Paulus denkt eschatologisch, das heißt mit dem Blick auf das Letzte, nicht nur auf das Vorletzte (Bonhoeffer). In seinem großen Auferstehungskapitel (vgl. 1. Korinther 15) zitiert er sich selbst, wenn er die Zeugen der Auferstehung nennt: „…dass er gesehen worden ist von Kephas, danach von den Zwölfen. Danach ist er gesehen worden von mehr als 500 Brüdern auf einmal, von denen die meisten noch heute leben, einige aber sind entschlafen. Danach ist er gesehen worden von Jakobus, danach von allen Aposteln. Zuletzt von allen ist er auch von mir als einer unzeitigen Geburt gesehen worden (vgl.
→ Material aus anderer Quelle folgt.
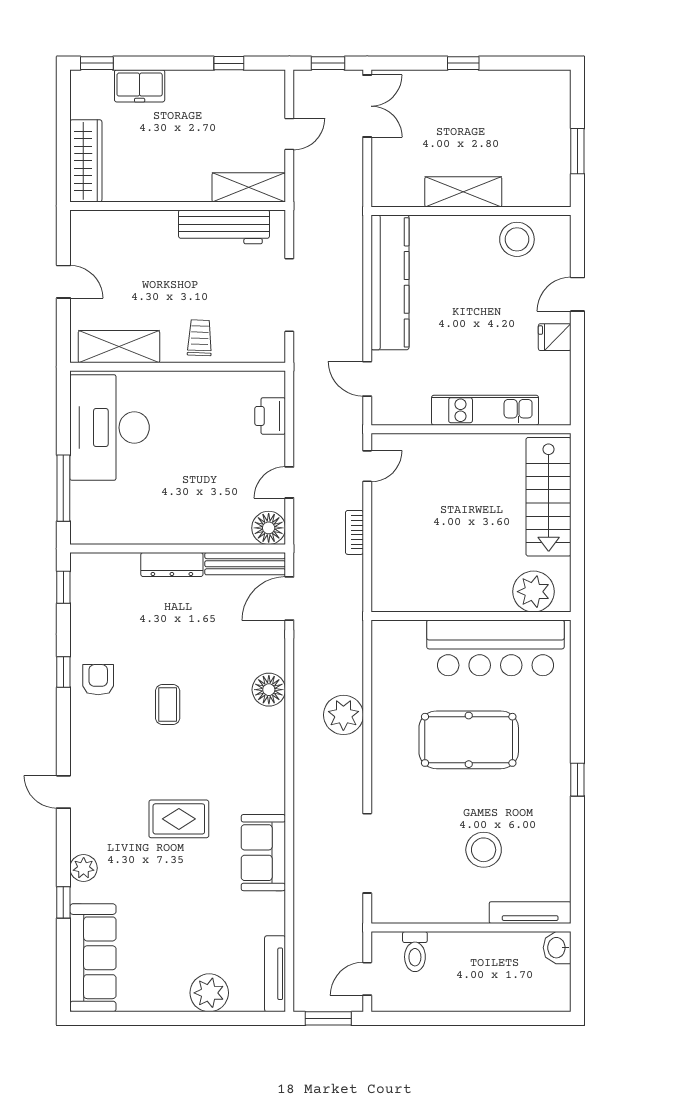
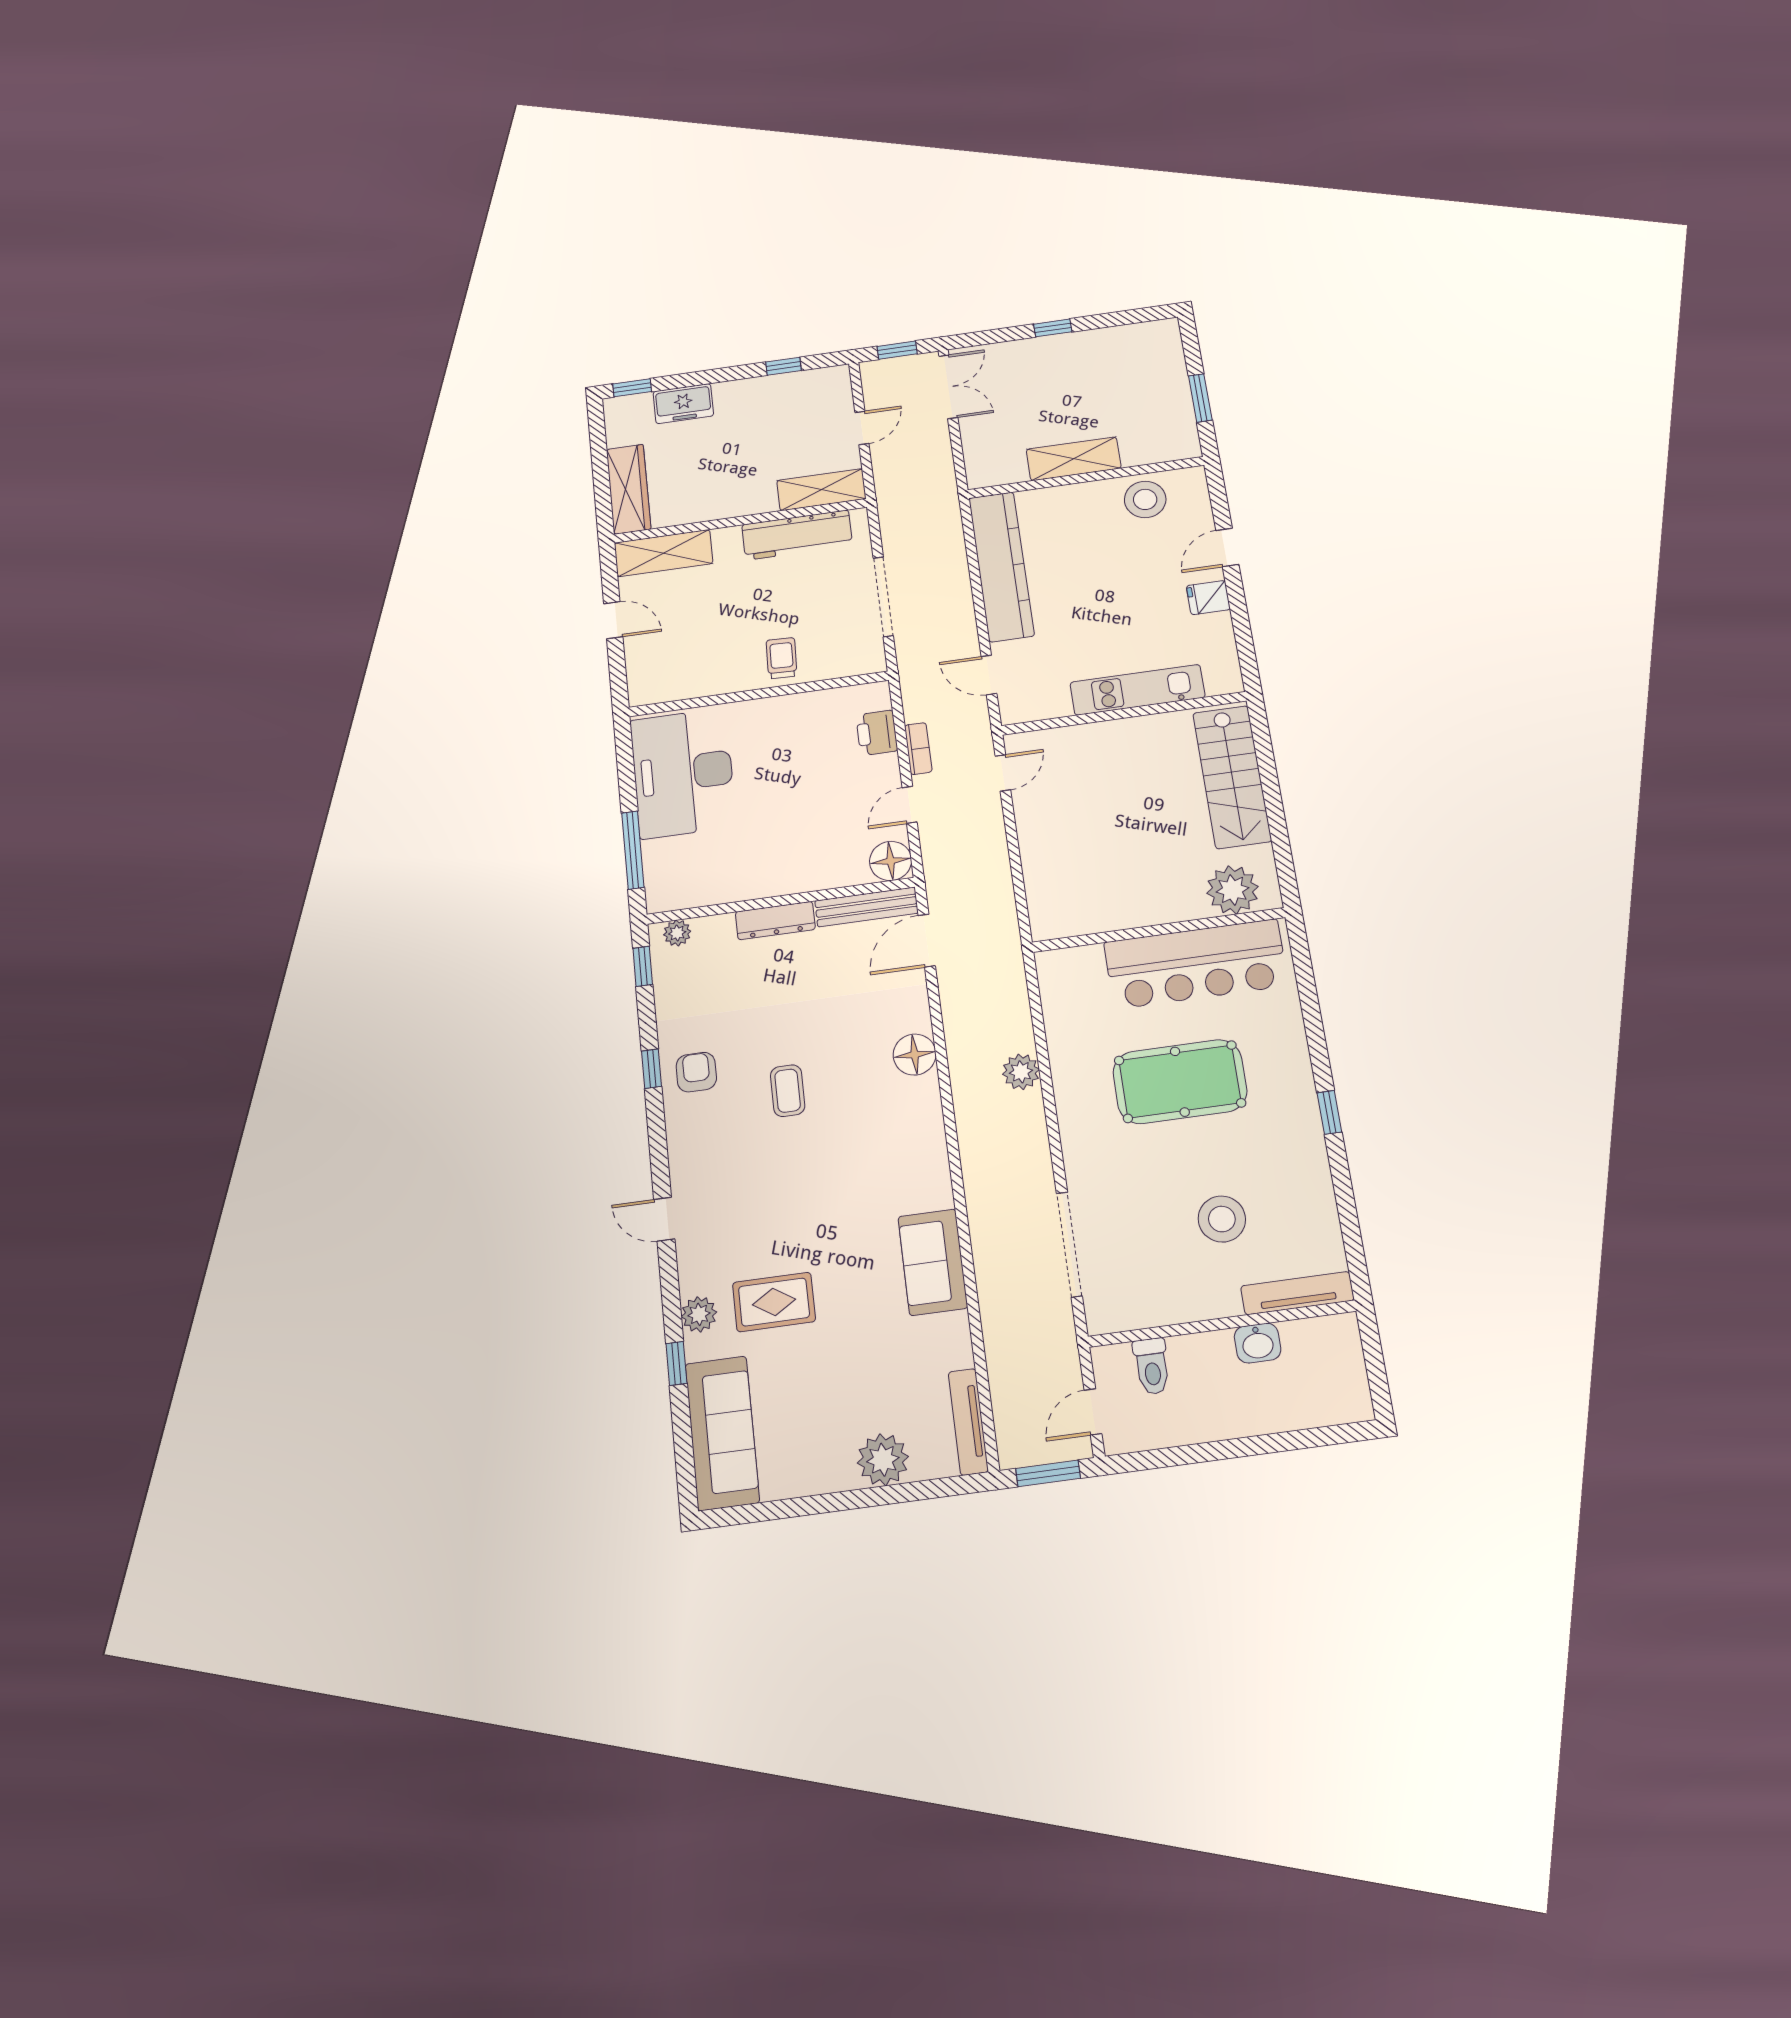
shelving: (119, 347) -> (664, 553), moved
bookcase: (354, 532) -> (918, 749), moved, turned 180
plant: (93, 564) -> (677, 933), added
plant: (343, 715) -> (1021, 1072), width x0.73, depth x0.73
rug: (179, 819) -> (774, 1302), moved
washbasin: (557, 948) -> (1258, 1343), moved, turned -90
Vers 5 ff.).

Das bezieht sich nicht auf seine Berufung vor Damaskus (vgl. Apostelgeschichte 9). Es heißt dort: Er und seine Gefährten sahen nichts (Verse 7-8). „Sie hörten zwar die Stimme, aber sahen niemanden.“

Wer erfahren will, wie Paulus in der Sehnsucht nach der himmlischen Heimat lebt, der lese in Ruhe 2. Korinther 5. Ausdrücklich und klar sagt er dort: „…wir wandeln im Glauben und nicht im Schauen (Vers 7). „Nach dem Fleisch kennen wir ihn (den historischen Jesus – Anmerkung von mir) jetzt so nicht mehr.“ (Vers 16b) Das ist ein großes Problem für den Apostel gewesen! Er hat ihn nie wie Petrus und anderen Jünger kennengelernt.
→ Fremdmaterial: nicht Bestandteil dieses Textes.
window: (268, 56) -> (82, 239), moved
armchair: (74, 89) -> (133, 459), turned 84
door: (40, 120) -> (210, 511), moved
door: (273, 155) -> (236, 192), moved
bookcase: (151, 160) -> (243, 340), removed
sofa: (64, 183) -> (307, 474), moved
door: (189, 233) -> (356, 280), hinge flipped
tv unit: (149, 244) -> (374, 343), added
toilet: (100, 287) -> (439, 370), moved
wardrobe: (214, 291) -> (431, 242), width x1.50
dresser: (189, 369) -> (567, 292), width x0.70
Jetzt kehren wir wieder zu unserer klassischen Stelle „von Angesicht zu Angesicht“ zurück (vgl. 1. Korinther 13). Die Worte árti = jetzt und tóte = dann sind ihm immens wichtig; er wiederholt sie zweimal! „Jetzt erkenne ich stückweise, dann aber werde ich erkennen, wie ich erkannt bin“ (vgl. Vers 12). Wie Paulus sein erkannt sein versteht, erfahren im ersten Vers des Römerbriefs: „Paulus, ein Knecht Jesu Christi, berufen zum Apostel, ausgesondert zu predigen das Evangelium Gottes.“

Wen will er in der EWIGKEIT (dann) erkennen?

Kýrios Jesóus Christós (Philipper 2,11). Und das Angesicht Gottes, das den Blicken der Menschen verborgen ist, das seinen Knechten in der Vollendung zuteilwerden wird (Offenbarung 22,4). Das heißt nach allem: unser Glauben und stückweises Schauen und Reden ist jetzt nur unvollkommen. In der zukünftigen Vollendung wird es erst vollkommenes Schauen und wirkliche Erkenntnis geben.

Da liegen der Apostel, der große Künstler Michelangelo (vgl. sein Gebet, zu Beginn dieses Beitrags) und wir im Glauben nahe beieinander.